В город приходят первые по-настоящему теплые деньки, и мы с Савельевой, пользуясь моей, вероятно, временной свободой, отправляемся в парк.
— Если получу этот грант, ей-богу, все брошу и уеду, — проговаривает Ритка сдавленно.
Откусив слишком большой кусок мороженого, она морщится и, размахивая перед ртом ладонью, пытается дышать.
— Осторожно, голодающая! Заглатываешь, как будто украла, — смеюсь, отбирая у нее рожок. — По поводу гранта, уверена, у тебя лучшие шансы, — возвращаюсь к теме, пока подруга пытается растопить во рту ледяную глыбу. — Танец красивый. Тебе удалось не только технически сильные стороны показать, но и глубину своих переживаний. И вообще, я всегда говорила, у тебя настоящий талант!
Отдышавшись, Савельева хмурится.
— Когда это ты говорила? Я такого не припомню… — забирает обратно рожок.
— Всегда!
— Нет, не говорила, — машет перед моим лицом указательным пальцем. — Напротив, утверждала, что я «посредственная» и «выскочка с района».

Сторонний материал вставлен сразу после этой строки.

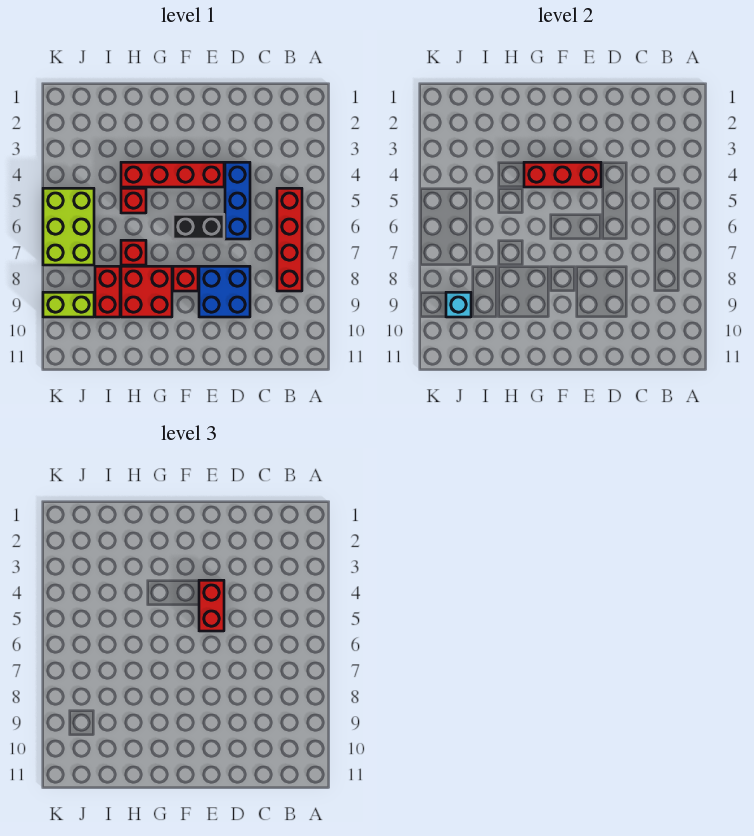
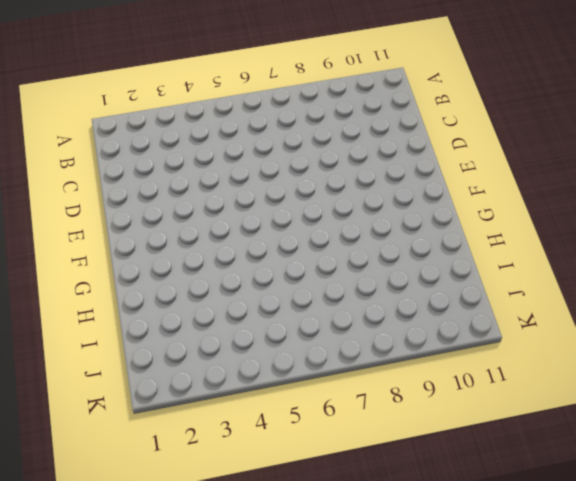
none -> red brick B5:B8 level 1
none -> blue brick D4:D6 level 1
none -> blue brick D8:E9 level 1

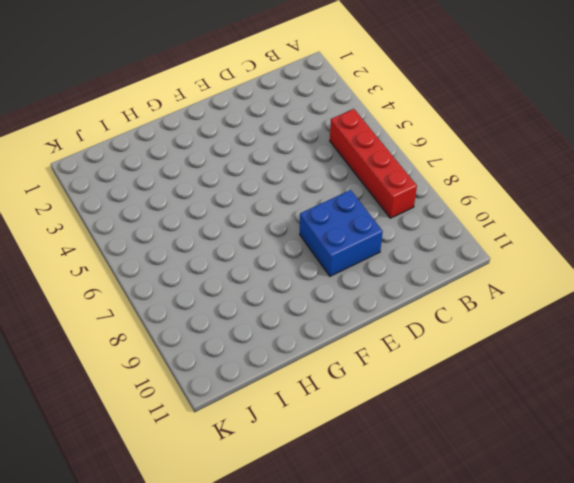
none -> blue brick D4:D6 level 1
none -> red brick E4:H4 level 1
none -> black brick E6:F6 level 1

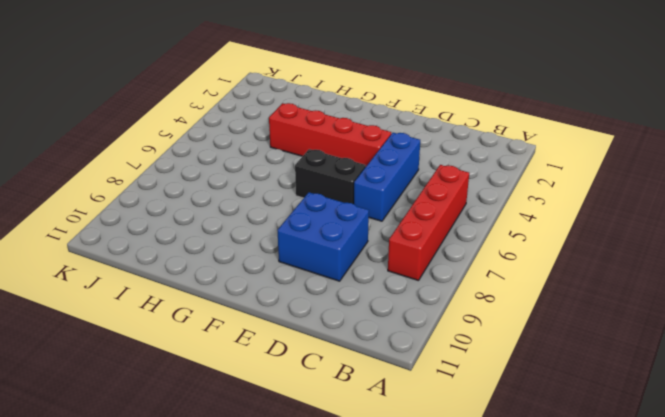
none -> red brick F8 level 1
none -> red brick G8:H9 level 1
none -> red brick H5 level 1

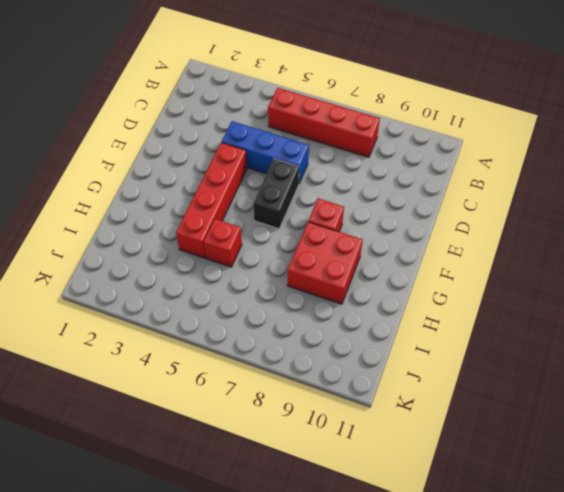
none -> blue brick D8:E9 level 1
none -> red brick H7 level 1
none -> red brick I8:I9 level 1

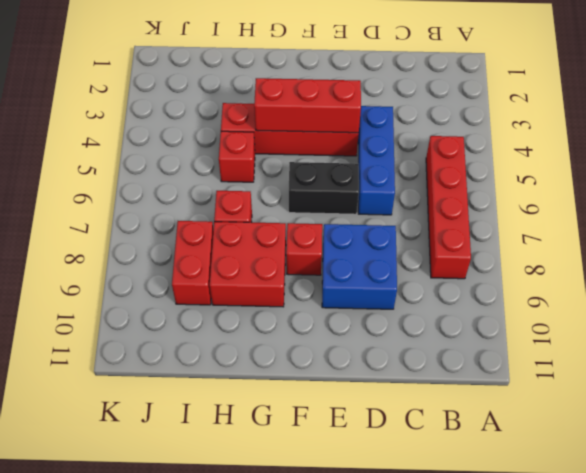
none -> lime brick J5:K7 level 1
none -> lime brick J9:K9 level 1
none -> cyan brick J9 level 2

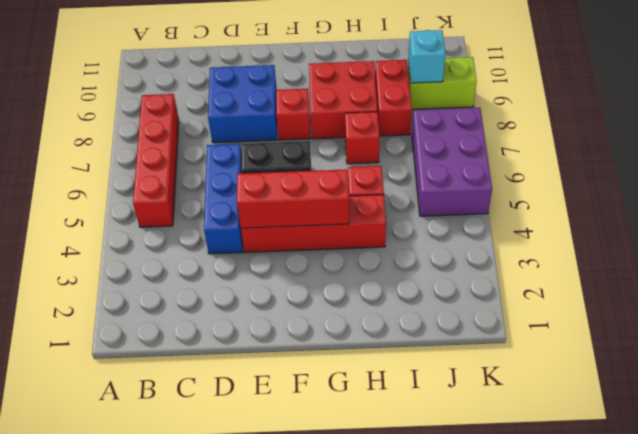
purple brick J5:K7 level 1 -> lime brick J5:K7 level 1
none -> red brick E4:E5 level 3

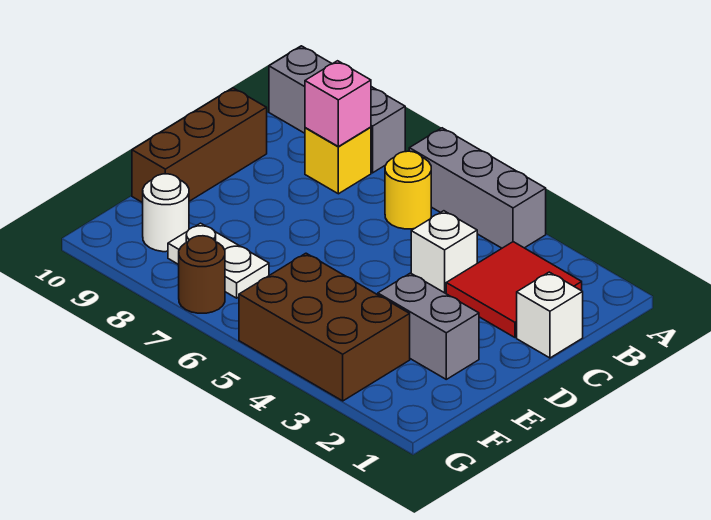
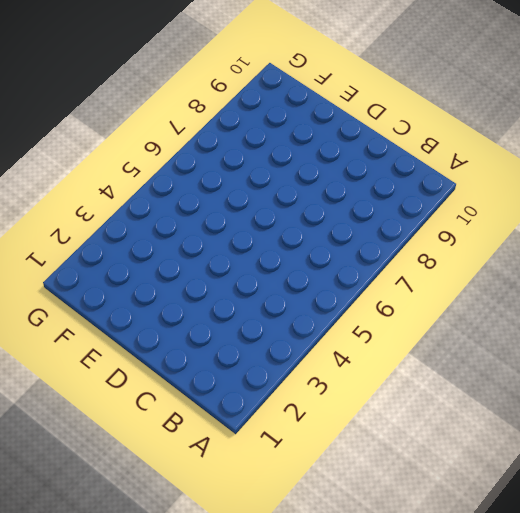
none -> grey brick A4:A6 level 1
none -> grey brick A8:A10 level 1
none -> red tile B2:C3 level 1

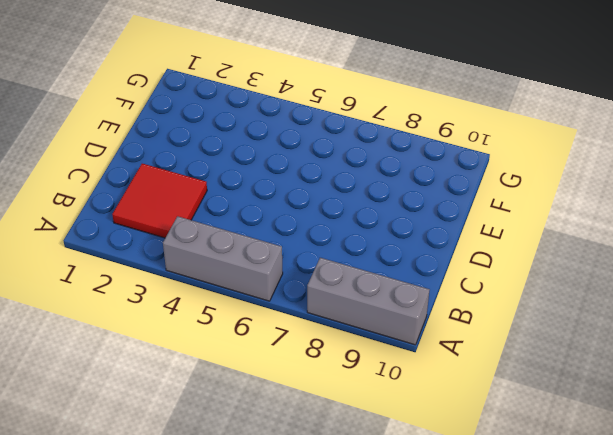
none -> yellow round brick B6 level 1
none -> yellow brick B8 level 1
none -> white brick C1 level 1

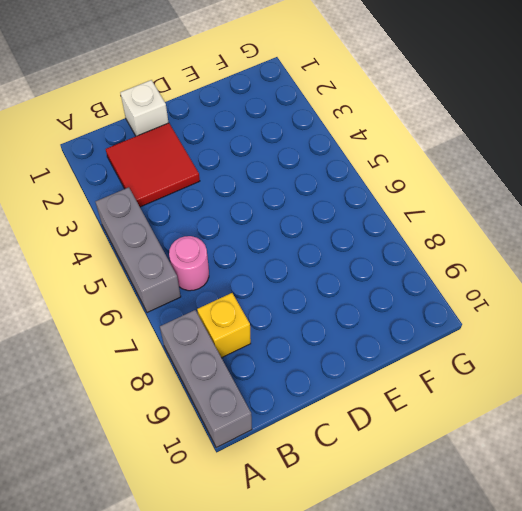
pink round brick B6 level 1 -> yellow round brick B6 level 1
none -> white brick C4 level 1
none -> brown brick C10:E10 level 1
none -> grey brick E2:E3 level 1

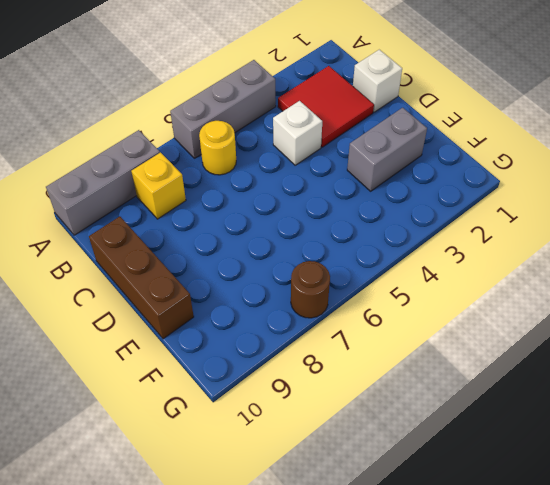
none -> brown brick F3:G5 level 1
none -> white plate F7:F8 level 1
none -> white round brick F9 level 1

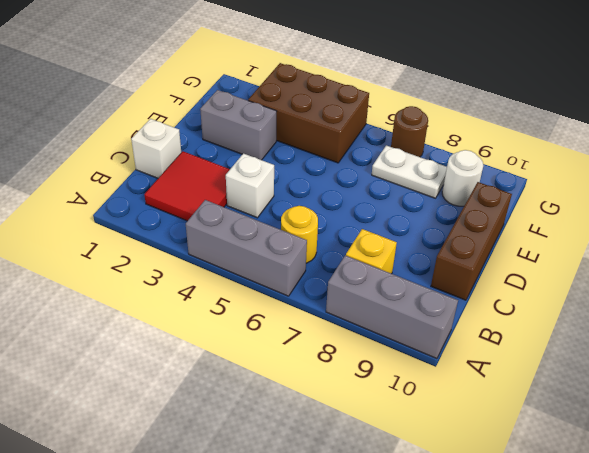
none -> pink brick B8 level 2

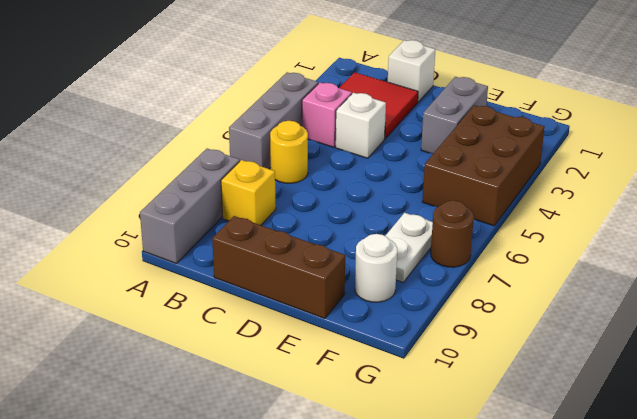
pink brick B4 level 1 -> pink brick B8 level 2

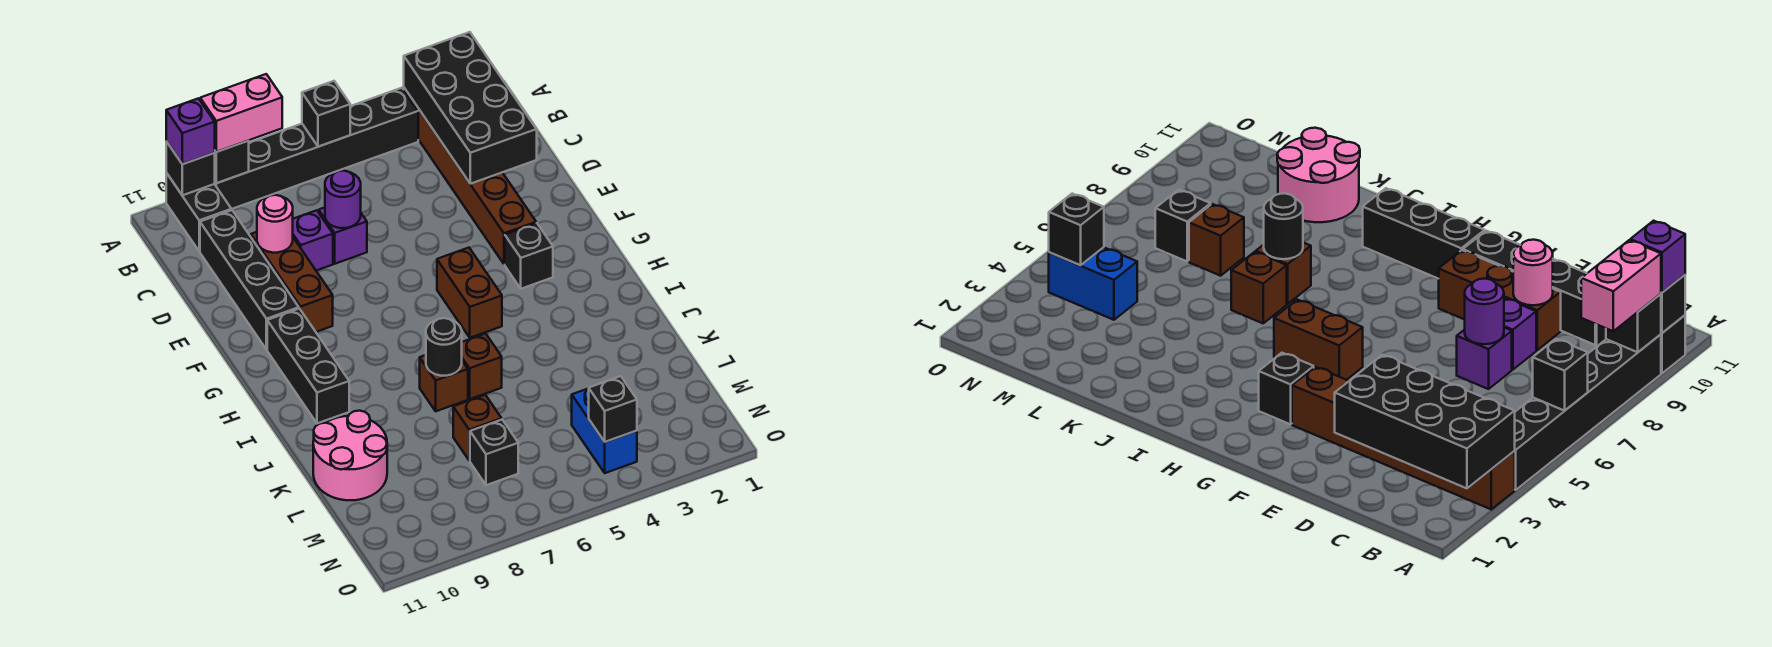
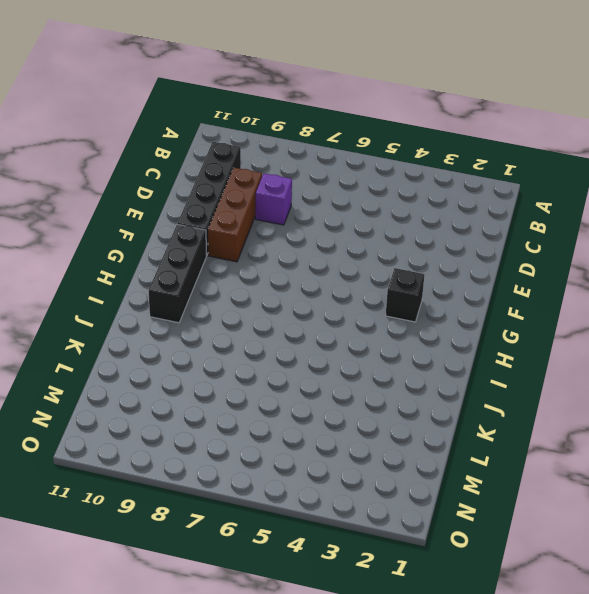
none -> brown brick A3:F3 level 1
none -> black brick A4:A9 level 1
none -> black brick A10:B10 level 1

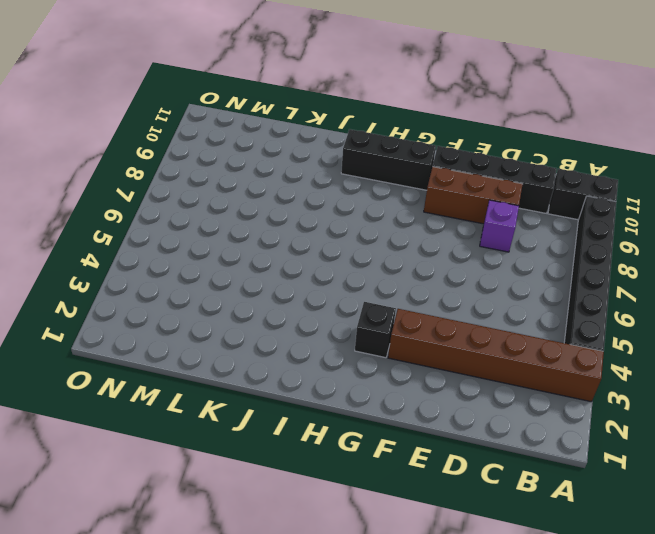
none -> purple brick D7 level 1
none -> brown brick G5:H5 level 1
none -> brown brick J6 level 1

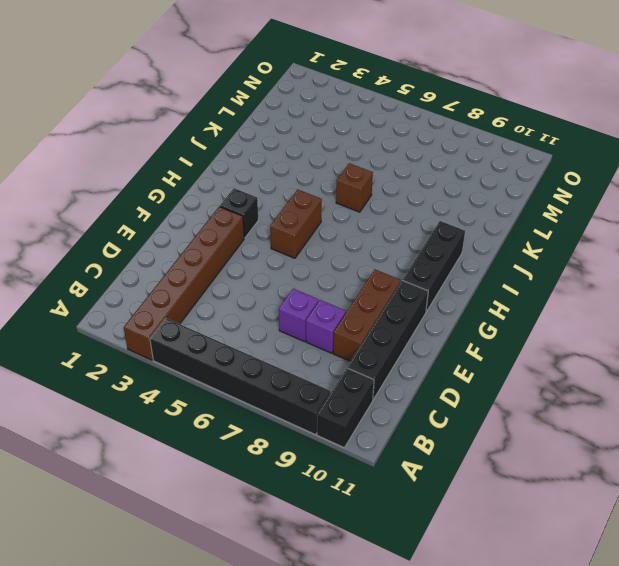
none -> brown brick J7 level 1
none -> pink round brick K10:L11 level 1
none -> brown brick L7 level 1

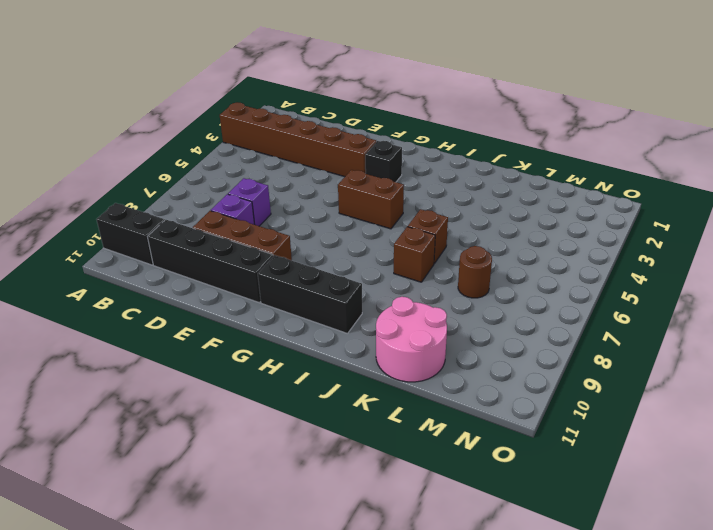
brown round brick L7 level 1 -> brown brick L7 level 1
none -> black brick A4:A9 level 1
none -> blue brick M4:N4 level 1
none -> black brick M7 level 1

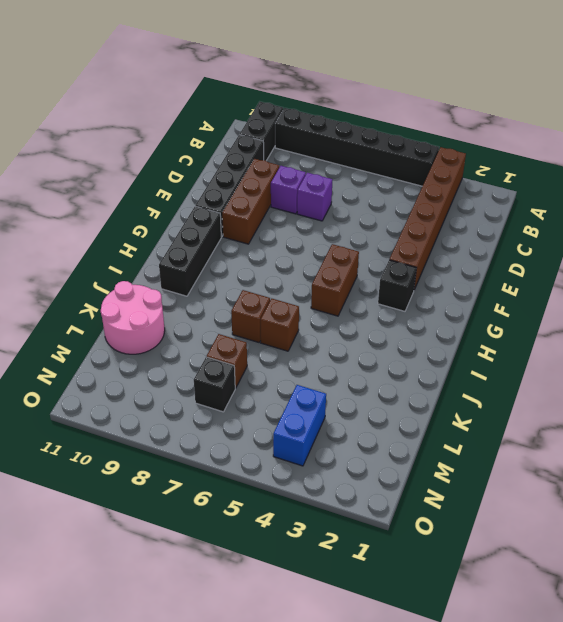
none -> black brick A2:D3 level 2
none -> black brick A6 level 2
none -> black brick A9 level 2

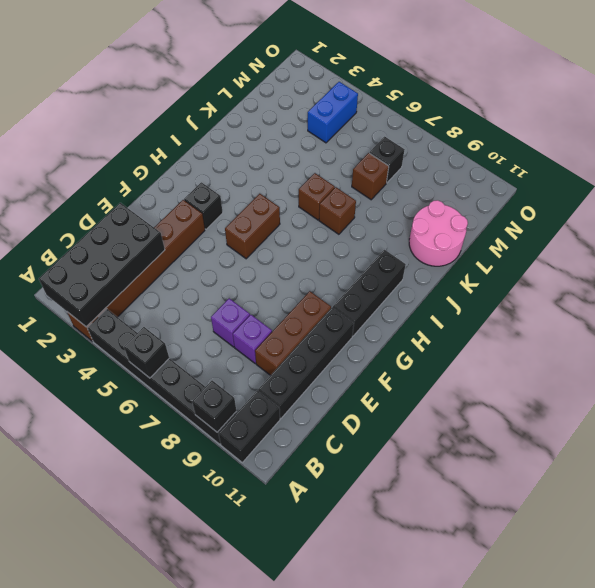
none -> black brick A10 level 2
none -> purple round brick D7 level 2
none -> pink round brick D9 level 2

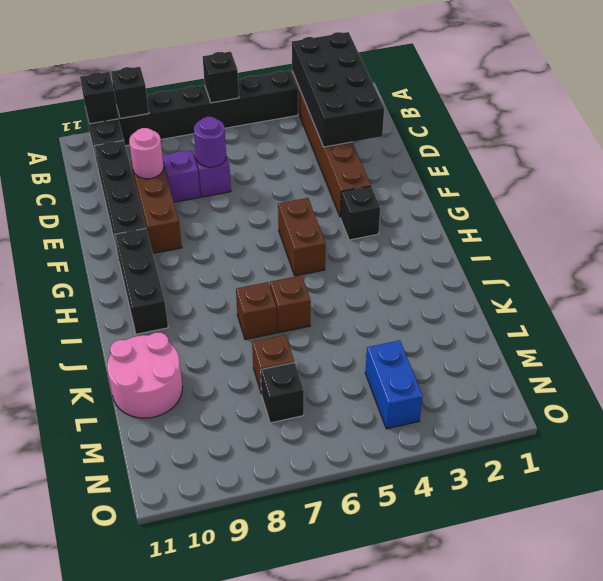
none -> black round brick J7 level 2
none -> black brick N4 level 2
none -> pink brick A8:A9 level 3

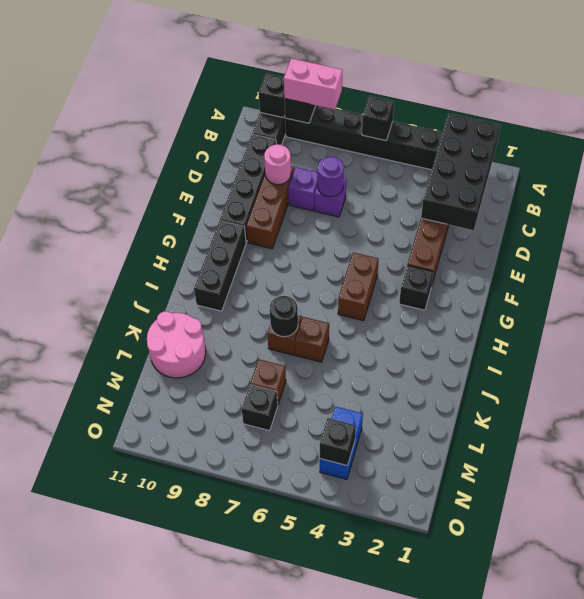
none -> purple brick A10 level 3

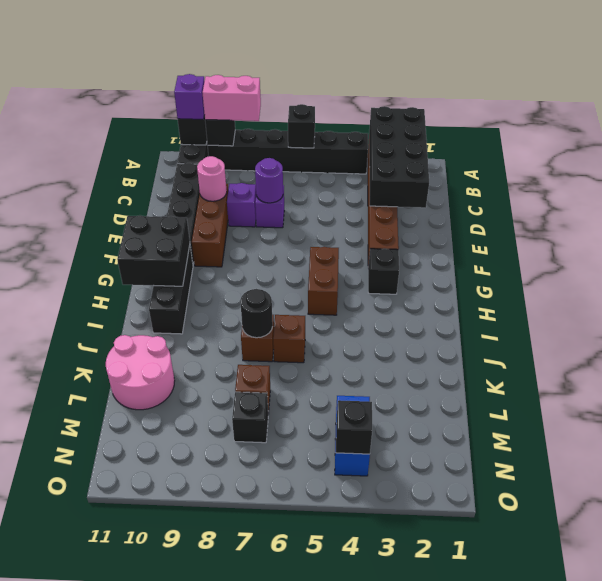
black brick G10:H11 level 2 -> none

— Ну, ты вспомнила, — искренне смеюсь над ее обиженной моськой. — В те времена ты меня тоже не Хоролей называла, а… Дай-ка вспомнить…
— Нет! Не вспоминай! — верещит подруга.
— Ты называла меня «вульгарной соской»!
— Что? Фу! Не только так! «Соской» ты была только с красными волосами. А в остальное время — «показушницей», «надоедливой блохой» и «принцесской». Я тебе всегда завидовала.